╭─ PASSAGE PROVIDED

It is not the raw beginner. The raw beginner doubts their output. They ask more questions. They are more likely to be in inquiry mode because they know, consciously, that they do not know.
The predicted high-risk shape is the adjacent-domain expert: a practitioner with genuine seniority in their primary domain, with high AI literacy, installing and using a skill in a domain adjacent to their core expertise — security, legal, regulatory, medical. The inferential chain runs from the measured findings: higher AI literacy correlates with lower metacognitive accuracy (Fernandes, r=0.21). Experienced practitioners overestimate their AI-aided performance (METR). The delegation mode produces confident-wrong output with high task-completion speed (Anthropic). A practitioner who fits this profile — senior in a primary domain, AI-literate, using a skill in an adjacent one — would, on the pattern these three findings describe, have the confidence to install and act on a security audit skill, the technical sophistication to interpret the output as plausible, and the domain gap that makes them unable to catch the errors a security expert would catch. That combination is the predicted failure mode — not measured, predicted from the convergent pattern.
The GPS atrophy finding is the closest thing the literature offers to a direct measurement of tool-substitution atrophy — in a cognate domain, not the same one. Dahmani and Bohbot (2020) found that greater lifetime GPS use correlated with worse spatial memory performance, and that in a longitudinal follow-up over approximately 3.2 years, greater GPS use correlated with steeper decline in hippocampal-dependent spatial memory — the strongest longitudinal correlation reaching r=−0.68. To be precise about what this evidence is and isn't: it measures atrophy in hippocampal spatial memory under GPS substitution; it does not measure domain expertise under AI skill use. We are extrapolating across domains, not across phenomena. The study is observational, the longitudinal sample is small (N=13), and the direction of effect is argued, not definitively established. But the mechanism is concrete: the tool that substitutes for a capability can atrophy the capability it replaced, over the timescale that regular substitution runs. The practitioner who delegates security review to a skill is not just getting a wrong answer today; they are potentially narrowing the gap between "what I know" and "what I think I know" in that domain, over every session the skill runs.

╰─
╭─ MATERIAL SUPPLIED

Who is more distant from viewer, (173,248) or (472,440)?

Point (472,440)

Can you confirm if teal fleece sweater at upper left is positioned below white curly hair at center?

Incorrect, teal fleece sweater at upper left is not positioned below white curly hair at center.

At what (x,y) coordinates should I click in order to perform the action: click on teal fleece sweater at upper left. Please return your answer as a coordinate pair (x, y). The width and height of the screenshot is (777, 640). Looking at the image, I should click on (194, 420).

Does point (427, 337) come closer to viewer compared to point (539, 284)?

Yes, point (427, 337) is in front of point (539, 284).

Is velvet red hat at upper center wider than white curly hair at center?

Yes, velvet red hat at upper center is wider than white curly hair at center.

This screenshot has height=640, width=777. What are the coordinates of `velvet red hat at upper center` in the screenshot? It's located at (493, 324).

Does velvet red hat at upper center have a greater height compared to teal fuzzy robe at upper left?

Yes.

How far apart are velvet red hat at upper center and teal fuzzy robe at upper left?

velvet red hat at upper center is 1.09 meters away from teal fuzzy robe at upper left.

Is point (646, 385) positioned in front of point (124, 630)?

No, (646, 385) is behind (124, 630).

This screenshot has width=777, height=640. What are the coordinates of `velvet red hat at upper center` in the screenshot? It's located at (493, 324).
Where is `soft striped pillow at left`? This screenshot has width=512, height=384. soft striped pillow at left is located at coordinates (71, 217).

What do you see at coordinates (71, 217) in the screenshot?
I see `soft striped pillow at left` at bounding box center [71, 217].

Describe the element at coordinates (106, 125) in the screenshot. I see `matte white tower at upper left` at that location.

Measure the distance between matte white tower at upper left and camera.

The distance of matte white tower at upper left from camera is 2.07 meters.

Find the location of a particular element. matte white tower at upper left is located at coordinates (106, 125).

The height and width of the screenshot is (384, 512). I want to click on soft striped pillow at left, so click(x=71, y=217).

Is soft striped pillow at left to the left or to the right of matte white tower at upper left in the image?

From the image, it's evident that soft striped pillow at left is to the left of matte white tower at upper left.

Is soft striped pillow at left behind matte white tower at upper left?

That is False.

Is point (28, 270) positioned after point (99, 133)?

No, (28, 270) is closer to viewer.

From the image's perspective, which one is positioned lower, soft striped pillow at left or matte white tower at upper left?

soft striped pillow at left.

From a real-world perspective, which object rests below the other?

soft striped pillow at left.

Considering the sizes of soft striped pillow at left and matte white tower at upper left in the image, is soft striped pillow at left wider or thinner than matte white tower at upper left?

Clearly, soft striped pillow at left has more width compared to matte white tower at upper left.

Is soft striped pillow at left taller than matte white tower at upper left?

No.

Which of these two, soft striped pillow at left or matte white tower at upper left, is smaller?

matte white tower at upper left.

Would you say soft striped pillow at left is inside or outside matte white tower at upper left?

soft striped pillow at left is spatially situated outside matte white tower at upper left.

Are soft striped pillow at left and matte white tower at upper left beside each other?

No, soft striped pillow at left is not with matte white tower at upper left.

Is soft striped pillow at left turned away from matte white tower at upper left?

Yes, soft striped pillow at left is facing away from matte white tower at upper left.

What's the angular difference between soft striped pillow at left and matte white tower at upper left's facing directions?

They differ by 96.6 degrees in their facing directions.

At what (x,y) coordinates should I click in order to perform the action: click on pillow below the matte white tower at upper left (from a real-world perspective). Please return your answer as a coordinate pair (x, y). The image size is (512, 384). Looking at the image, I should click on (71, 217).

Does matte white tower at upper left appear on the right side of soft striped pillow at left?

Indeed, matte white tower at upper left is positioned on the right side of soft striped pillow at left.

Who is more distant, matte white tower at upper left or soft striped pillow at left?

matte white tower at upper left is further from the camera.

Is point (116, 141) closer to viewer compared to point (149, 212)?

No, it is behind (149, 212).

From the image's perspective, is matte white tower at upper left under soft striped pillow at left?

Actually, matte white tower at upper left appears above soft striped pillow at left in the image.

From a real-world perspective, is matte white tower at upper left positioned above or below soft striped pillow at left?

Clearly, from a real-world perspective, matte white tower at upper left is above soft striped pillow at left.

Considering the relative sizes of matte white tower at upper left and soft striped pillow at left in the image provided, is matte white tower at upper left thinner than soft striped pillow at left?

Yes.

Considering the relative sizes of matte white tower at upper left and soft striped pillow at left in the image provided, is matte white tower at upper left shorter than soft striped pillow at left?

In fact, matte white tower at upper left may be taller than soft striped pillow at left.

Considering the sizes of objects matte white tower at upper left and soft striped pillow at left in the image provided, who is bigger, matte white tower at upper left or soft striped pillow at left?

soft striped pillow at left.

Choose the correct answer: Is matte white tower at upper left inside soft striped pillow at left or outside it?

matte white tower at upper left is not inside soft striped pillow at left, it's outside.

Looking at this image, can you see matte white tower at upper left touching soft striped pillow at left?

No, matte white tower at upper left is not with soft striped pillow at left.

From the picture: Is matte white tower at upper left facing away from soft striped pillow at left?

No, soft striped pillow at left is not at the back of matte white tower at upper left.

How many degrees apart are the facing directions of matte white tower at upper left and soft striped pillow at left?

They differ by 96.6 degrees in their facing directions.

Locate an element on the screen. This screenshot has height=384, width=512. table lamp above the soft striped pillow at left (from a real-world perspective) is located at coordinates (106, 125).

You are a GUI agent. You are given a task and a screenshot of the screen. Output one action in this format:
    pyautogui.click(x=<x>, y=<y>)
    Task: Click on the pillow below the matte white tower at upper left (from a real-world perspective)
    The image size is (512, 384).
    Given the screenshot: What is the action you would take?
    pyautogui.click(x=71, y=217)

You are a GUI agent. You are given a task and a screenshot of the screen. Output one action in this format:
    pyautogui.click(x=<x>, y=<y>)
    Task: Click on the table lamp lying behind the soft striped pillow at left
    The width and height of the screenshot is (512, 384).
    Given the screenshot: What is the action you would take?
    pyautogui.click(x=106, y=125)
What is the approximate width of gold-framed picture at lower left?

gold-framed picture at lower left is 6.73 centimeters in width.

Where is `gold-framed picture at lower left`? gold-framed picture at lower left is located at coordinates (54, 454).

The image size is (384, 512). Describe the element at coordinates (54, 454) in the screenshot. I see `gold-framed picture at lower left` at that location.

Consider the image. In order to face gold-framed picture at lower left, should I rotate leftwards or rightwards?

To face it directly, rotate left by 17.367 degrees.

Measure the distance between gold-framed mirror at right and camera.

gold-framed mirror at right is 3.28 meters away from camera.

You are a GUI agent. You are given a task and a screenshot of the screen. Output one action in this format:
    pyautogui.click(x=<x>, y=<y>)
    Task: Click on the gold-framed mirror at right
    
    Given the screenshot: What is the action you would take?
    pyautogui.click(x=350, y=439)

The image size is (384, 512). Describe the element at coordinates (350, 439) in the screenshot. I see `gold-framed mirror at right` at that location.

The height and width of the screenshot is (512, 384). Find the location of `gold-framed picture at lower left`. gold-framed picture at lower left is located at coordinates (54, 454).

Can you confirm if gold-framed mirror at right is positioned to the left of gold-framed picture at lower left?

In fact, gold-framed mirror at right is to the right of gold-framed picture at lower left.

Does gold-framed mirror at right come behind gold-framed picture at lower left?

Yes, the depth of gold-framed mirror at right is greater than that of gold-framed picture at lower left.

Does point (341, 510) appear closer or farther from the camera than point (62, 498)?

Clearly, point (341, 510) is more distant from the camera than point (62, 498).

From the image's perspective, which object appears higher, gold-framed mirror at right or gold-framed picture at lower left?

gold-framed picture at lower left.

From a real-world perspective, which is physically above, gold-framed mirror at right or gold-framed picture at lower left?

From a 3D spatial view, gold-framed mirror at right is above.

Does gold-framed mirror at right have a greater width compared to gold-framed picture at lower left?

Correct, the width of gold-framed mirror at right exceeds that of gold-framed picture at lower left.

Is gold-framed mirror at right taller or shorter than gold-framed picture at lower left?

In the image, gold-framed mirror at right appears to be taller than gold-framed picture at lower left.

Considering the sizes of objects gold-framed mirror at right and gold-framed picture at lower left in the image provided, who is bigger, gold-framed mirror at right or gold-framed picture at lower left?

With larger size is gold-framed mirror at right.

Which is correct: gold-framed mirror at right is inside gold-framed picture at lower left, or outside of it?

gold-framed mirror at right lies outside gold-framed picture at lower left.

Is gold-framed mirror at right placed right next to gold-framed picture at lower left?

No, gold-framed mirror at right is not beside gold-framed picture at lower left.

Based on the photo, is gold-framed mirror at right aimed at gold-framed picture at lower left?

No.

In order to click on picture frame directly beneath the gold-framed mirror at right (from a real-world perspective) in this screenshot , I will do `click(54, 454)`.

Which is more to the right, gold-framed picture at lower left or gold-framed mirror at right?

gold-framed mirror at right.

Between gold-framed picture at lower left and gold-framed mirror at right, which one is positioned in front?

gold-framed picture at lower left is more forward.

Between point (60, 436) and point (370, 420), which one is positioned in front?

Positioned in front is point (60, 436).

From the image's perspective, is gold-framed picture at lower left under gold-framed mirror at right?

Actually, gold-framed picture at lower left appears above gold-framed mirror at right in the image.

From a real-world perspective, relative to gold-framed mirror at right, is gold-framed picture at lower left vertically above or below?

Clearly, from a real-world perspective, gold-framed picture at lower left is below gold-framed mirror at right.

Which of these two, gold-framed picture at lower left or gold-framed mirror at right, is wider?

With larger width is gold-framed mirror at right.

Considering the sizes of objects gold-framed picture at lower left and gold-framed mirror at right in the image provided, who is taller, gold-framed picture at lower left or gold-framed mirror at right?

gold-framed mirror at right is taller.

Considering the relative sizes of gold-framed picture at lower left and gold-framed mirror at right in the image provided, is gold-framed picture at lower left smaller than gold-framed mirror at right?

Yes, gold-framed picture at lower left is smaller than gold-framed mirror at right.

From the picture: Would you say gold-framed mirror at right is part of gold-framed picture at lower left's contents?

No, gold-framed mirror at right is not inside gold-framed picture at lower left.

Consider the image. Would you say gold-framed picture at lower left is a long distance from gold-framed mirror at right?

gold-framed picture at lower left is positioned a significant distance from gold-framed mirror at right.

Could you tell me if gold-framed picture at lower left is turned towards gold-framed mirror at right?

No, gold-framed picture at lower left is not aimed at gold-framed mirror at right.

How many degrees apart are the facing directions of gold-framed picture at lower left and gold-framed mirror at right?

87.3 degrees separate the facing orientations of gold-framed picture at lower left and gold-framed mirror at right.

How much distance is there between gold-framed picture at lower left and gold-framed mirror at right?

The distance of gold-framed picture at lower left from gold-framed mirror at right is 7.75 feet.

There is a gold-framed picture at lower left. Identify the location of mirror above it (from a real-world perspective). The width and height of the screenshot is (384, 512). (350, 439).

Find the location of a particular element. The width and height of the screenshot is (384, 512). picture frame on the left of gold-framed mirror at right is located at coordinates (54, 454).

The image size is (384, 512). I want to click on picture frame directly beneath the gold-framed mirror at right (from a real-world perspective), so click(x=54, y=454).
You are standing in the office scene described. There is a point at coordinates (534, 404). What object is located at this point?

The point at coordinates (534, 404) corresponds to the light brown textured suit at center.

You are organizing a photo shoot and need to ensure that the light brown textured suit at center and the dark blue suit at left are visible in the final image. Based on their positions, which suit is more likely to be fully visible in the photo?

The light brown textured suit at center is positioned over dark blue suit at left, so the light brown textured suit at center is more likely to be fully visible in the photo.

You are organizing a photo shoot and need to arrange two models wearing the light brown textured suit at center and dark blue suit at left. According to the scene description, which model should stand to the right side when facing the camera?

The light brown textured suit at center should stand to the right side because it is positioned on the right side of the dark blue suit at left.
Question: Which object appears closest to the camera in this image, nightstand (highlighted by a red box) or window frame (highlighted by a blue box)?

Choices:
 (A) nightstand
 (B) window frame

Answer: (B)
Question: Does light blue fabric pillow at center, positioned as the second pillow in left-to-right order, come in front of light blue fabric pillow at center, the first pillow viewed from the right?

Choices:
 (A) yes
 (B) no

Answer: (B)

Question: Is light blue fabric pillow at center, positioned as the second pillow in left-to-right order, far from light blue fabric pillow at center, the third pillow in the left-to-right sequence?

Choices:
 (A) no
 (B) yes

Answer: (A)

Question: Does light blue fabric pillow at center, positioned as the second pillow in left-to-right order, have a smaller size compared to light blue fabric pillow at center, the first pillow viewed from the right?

╰─

* [APPLY WHAT YOU READ]
- A) Answer these questions from the passage on AI skill use and expertise:
(i) Besides doubting their output, what does the raw beginner do more of?
(ii) What relationship did Fernandes find between AI literacy and metacognitive accuracy?
(iii) How large was the longitudinal sample in the GPS study by Dahmani and Bohbot?
- B) Summarize the passage on AI skill use and expertise in two sentences.
- C) Write the next part of the passage on AI skill use and expertise, starting after its final sentence.

* [RESPONSES TO THE EXERCISE]
- A)
(i) The raw beginner asks more questions.
(ii) Higher AI literacy correlated with lower metacognitive accuracy (r=0.21).
(iii) The longitudinal sample was 13 people (N=13).

- B) The predicted high-risk user is not the raw beginner but the adjacent-domain expert: a senior, AI-literate practitioner who uses a skill in a neighboring field such as security or law and lacks the domain knowledge to catch its confident but wrong output. A GPS study, observational and with a small sample, found that greater GPS use correlated with steeper decline in spatial memory, which suggests that a tool substituting for a capability can erode that capability over time.

- C)
If this sketch resembles a familiar figure, the honest question is how often that figure is us.
8. Designing the Margin Call Back In#
I will not close by solving the missing margin call — the prescription is a harder problem than the diagnosis, and anyone who claims otherwise is selling a skill.
Anthropic's own security documentation already names the risk category: "We strongly recommend using Skills only from trusted sources: those you created yourself or obtained from Anthropic. Skills provide Claude with new capabilities through instructions and code, and while this makes them powerful, it also means a malicious Skill can direct Claude to invoke tools or execute code in ways that don't match the Skill's stated purpose." The platform owner is warning its users about the platform's own ecosystem. The design agenda follows from there: skills that declare their applicability conditions explicitly; skills that prompt inquiry-mode engagement rather than silently executing; skills that surface uncertainty rather than projecting the author's confidence into the user's context. "Verify before acting" is not a skill design — it is a responsibility offload.
These are design questions, not answers. They require skills that know when to say I am not the right tool for this context, which requires skills to have a model of context they currently do not have. The financial margin call works because account equity is measurable. The skill analogue requires measuring something considerably harder.
The test that works, until the design work is done, is the one Shen and Tamkin published by accident: Am I asking this skill why, or am I accepting what it gave me? The answer is available to us every time we run it.